Na programação da TV aberta, a sessão da tarde desta segunda-feira (10/8) traz a exibição do filme “Papa Francisco: Conquistando Corações”, uma cinebiografia que retrata a vida do religioso argentino Jorge Mario Bergoglio, conhecido mundialmente como Papa Francisco. A produção, que tem como base o livro “Papa Francisco: Vida y Revolución”, de Elisabetta Piqué, busca oferecer uma narrativa que abranja desde a infância do pontífice até sua ascensão ao cargo máximo da Igreja Católica, incluindo momentos marcantes de sua trajetória na Argentina e sua participação no conclave de 2005.

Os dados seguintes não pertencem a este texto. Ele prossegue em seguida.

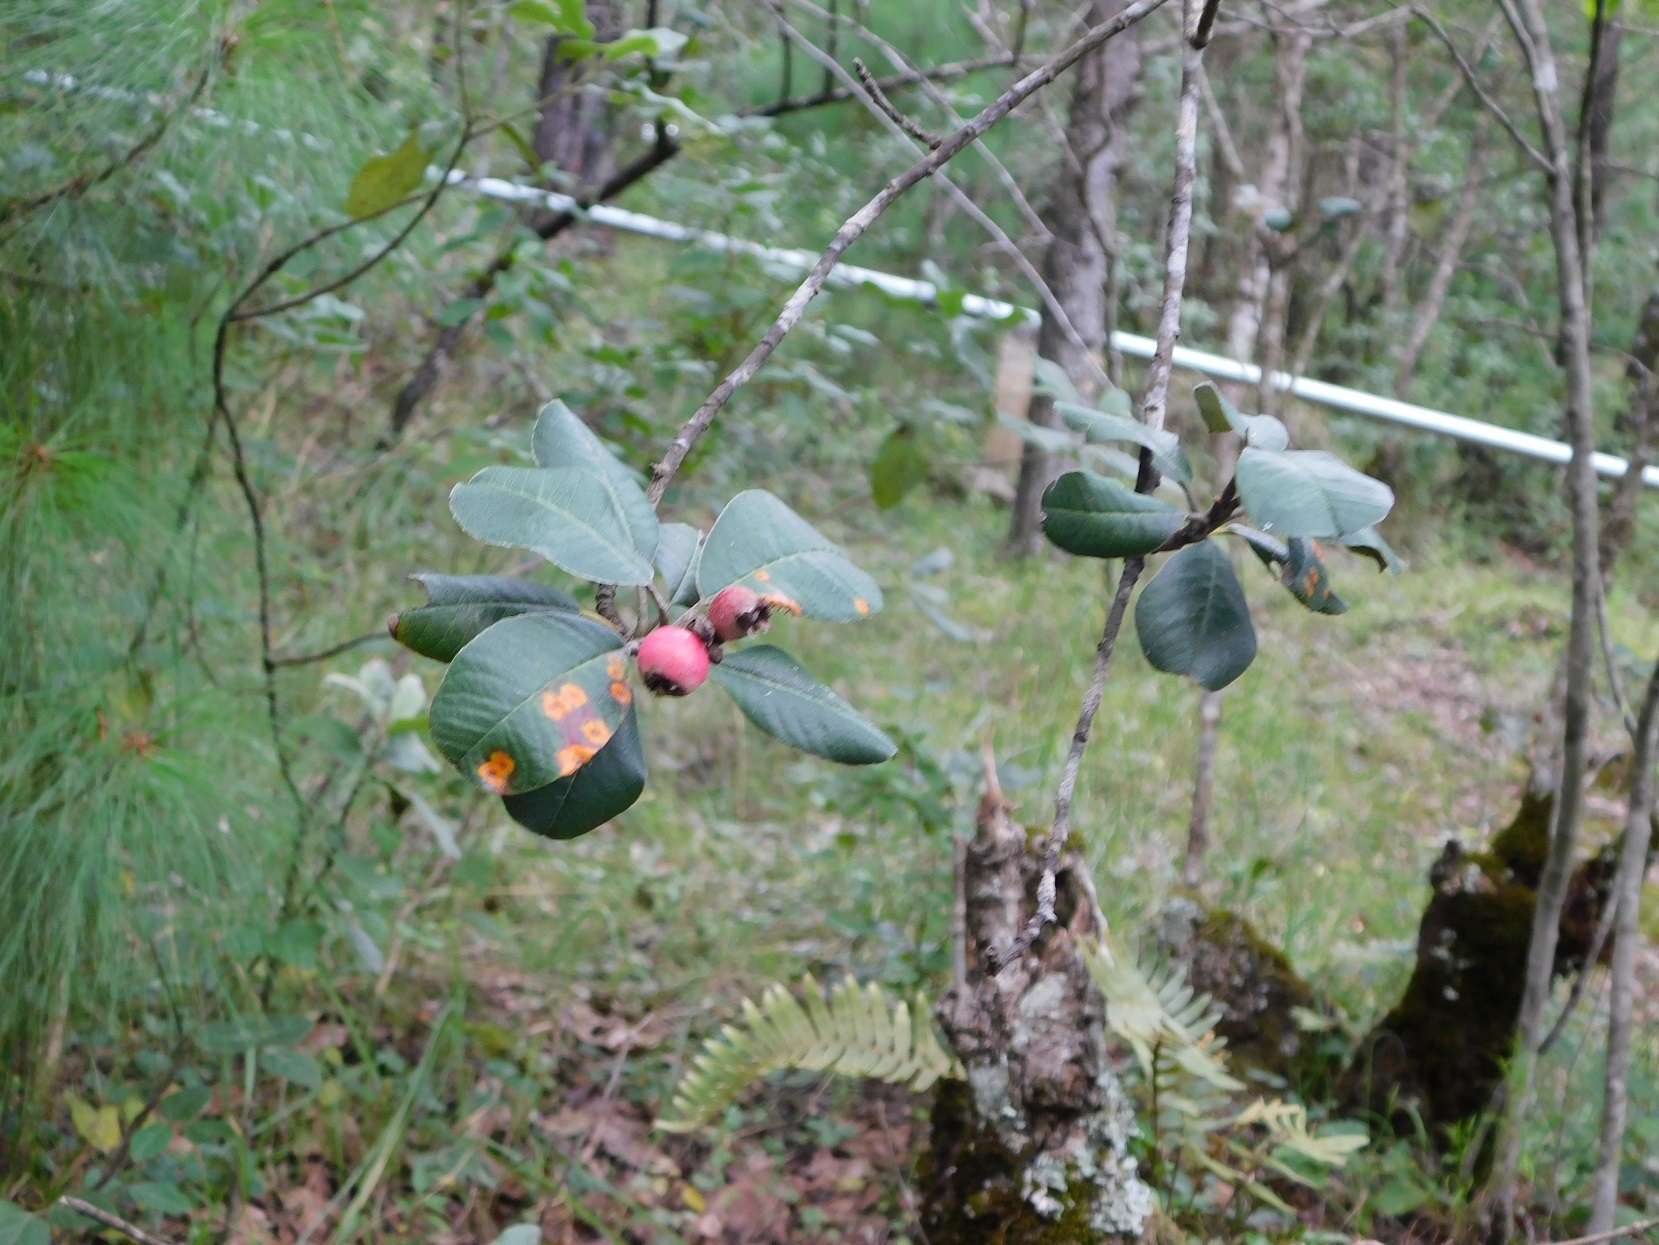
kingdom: Plantae
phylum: Tracheophyta
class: Magnoliopsida
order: Rosales
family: Rosaceae
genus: Malacomeles
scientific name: Malacomeles nervosa
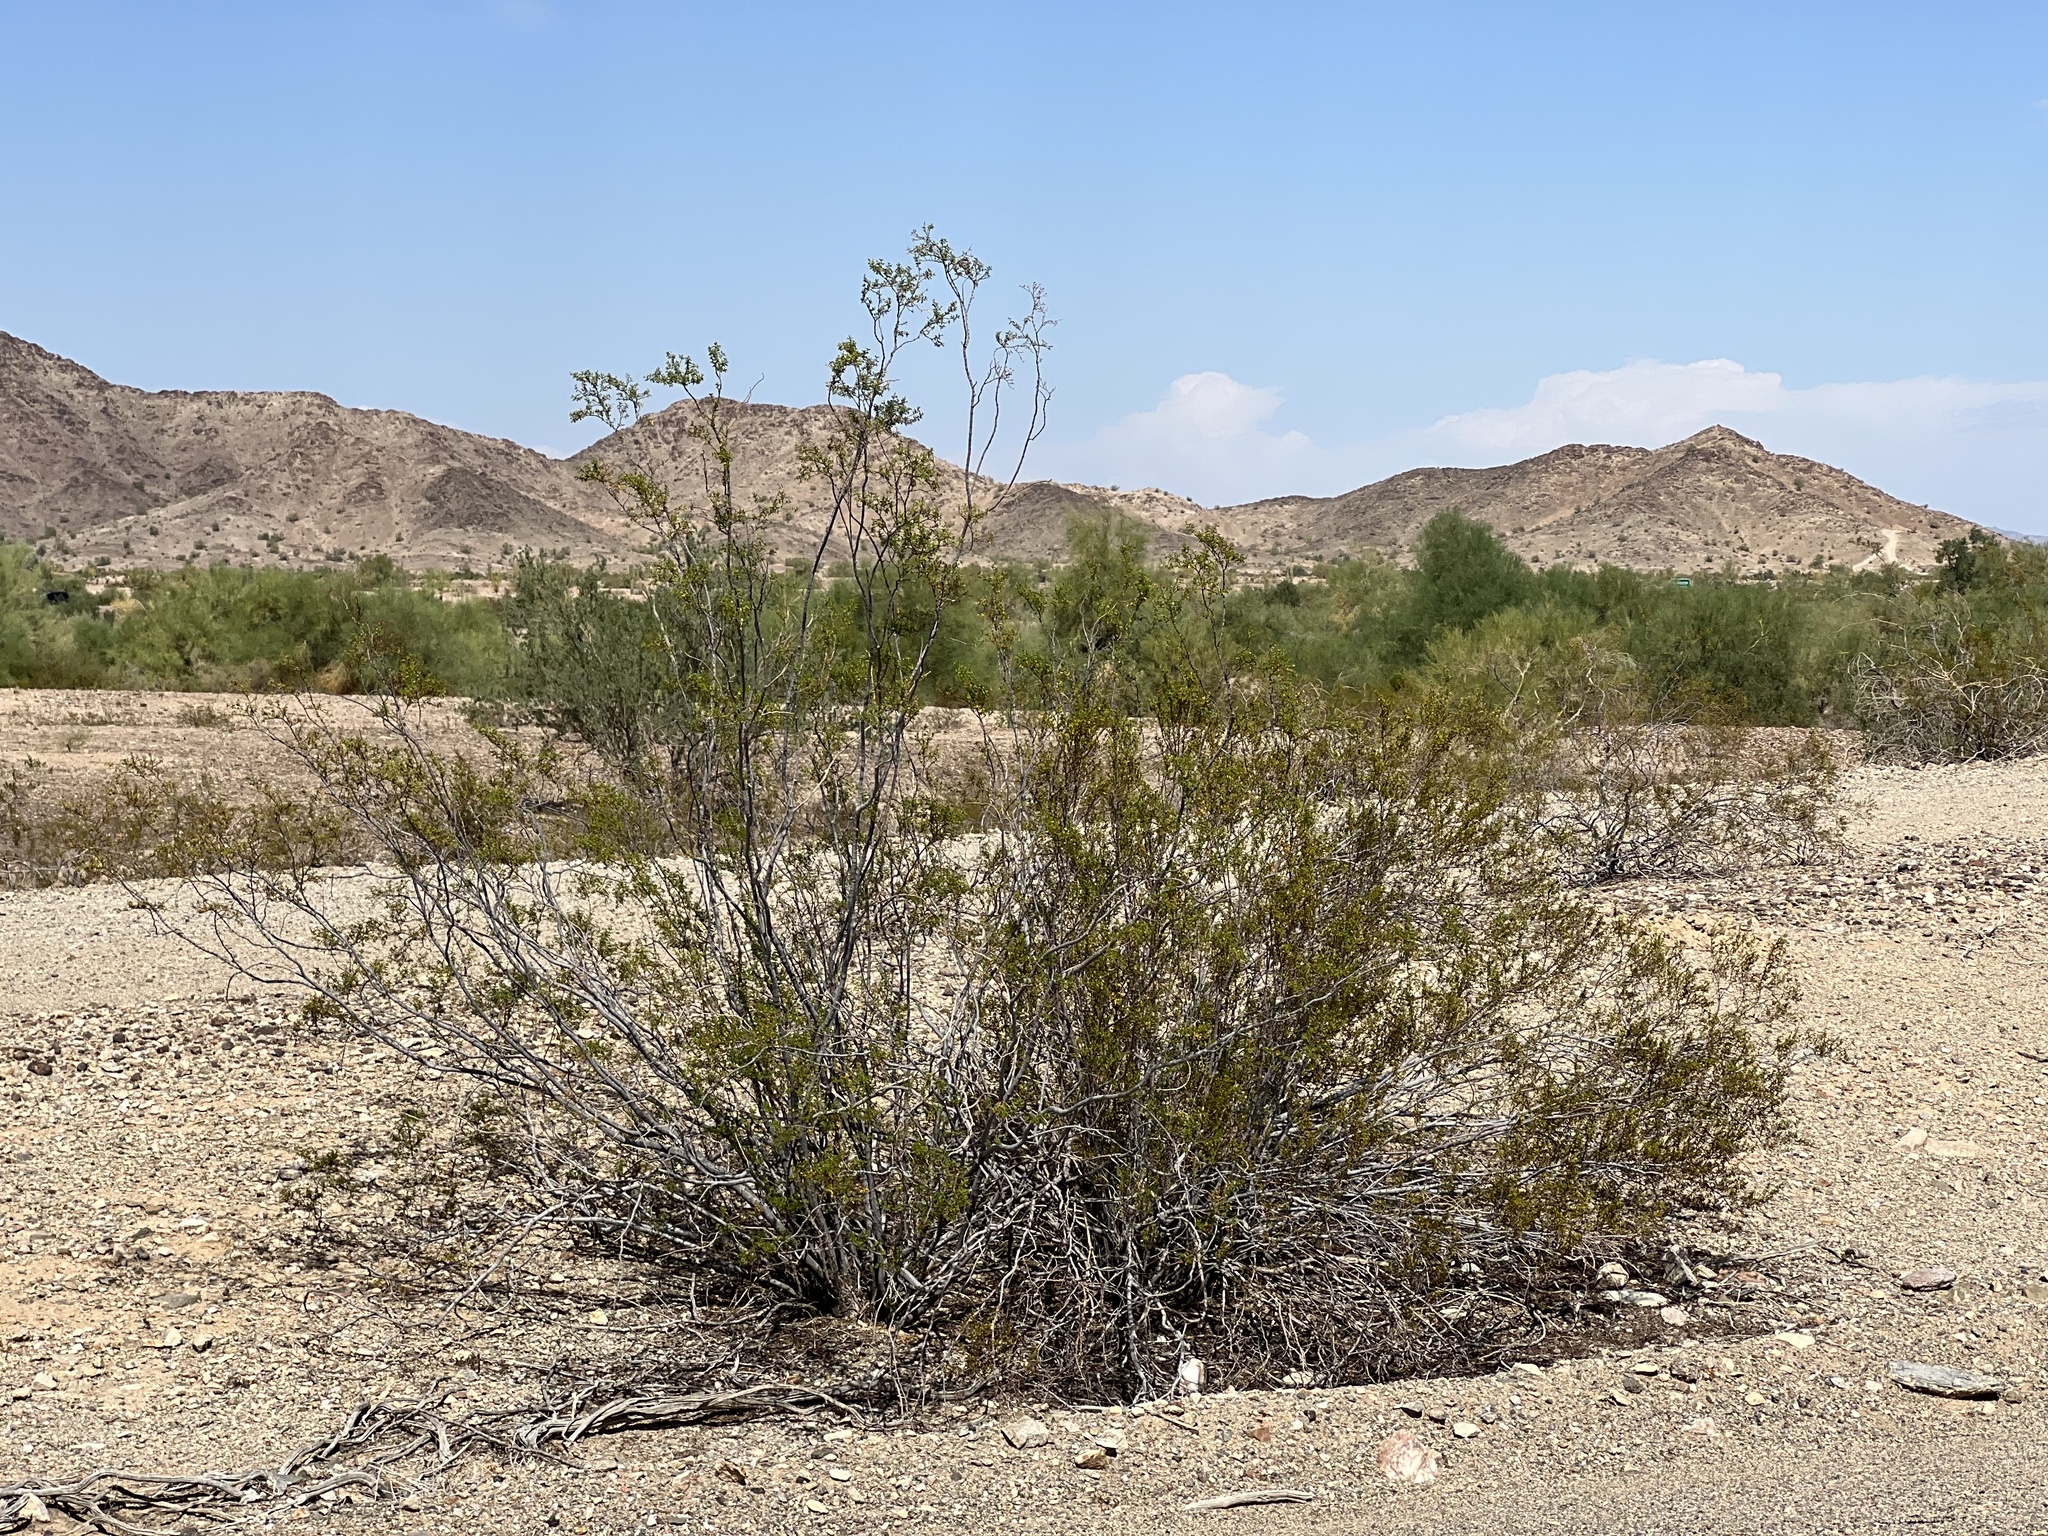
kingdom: Plantae
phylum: Tracheophyta
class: Magnoliopsida
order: Zygophyllales
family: Zygophyllaceae
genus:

O filme apresenta uma abordagem que combina fatos históricos com elementos dramatizados, uma prática comum em cinebiografias, especialmente quando se trata de personagens de grande relevância mundial. Apesar de ser inspirado na biografia de Piqué, a obra dirigida por Beda Docampo Feijóo inclui cenas e situações que foram dramatizadas para enriquecer a narrativa, o que deve ser considerado na avaliação do seu rigor histórico.
A produção destaca a infância de Bergoglio na Argentina, seu percurso dentro da Igreja Católica e sua participação no conclave de 2005, no qual foi eleito o novo papa após a renúncia de João Paulo II. Nesse conclave, Bergoglio participou do processo que resultou na eleição de Joseph Ratzinger, que adotou o nome de Bento XVI. A narrativa busca mostrar os momentos que marcaram sua trajetória até esse momento, enfatizando sua ligação com a América do Sul e sua atuação como líder religioso.
Um elemento adicional de destaque na trama é a presença da personagem Ana, interpretada por Silvia Abascal. A personagem, embora fictícia, foi criada com base na jornalista argentina Elisabetta Piqué, autora da biografia que serviu de inspiração para o roteiro. A personagem Ana é apresentada como uma jornalista que acompanha a vida de Bergoglio, oferecendo uma perspectiva ficcional que visa aprofundar a narrativa e criar uma conexão emocional com o público.
O elenco do filme conta com nomes conhecidos do cenário teatral e televisivo, como Darío Grandinetti, no papel de Jorge Mario Bergoglio, e Silvia Abascal, como a personagem Ana. Outras atuações de destaque incluem Leticia Brédice como Cecilia e Carlos Hipólito como Raúl, contribuindo para a construção de um retrato mais completo do personagem principal e de seu entorno.
Apesar de sua intenção de oferecer uma visão acessível e envolvente da vida do Papa Francisco, o filme deve ser avaliado com cautela por seu caráter dramatizado, que pode incorporar elementos ficcionais para fins de narrativa. Assim, embora apresente uma versão da trajetória do pontífice que inclui fatos relevantes e momentos históricos, é importante distinguir entre o que é baseado em fatos comprovados e o que foi dramatizado para fins cinematográficos.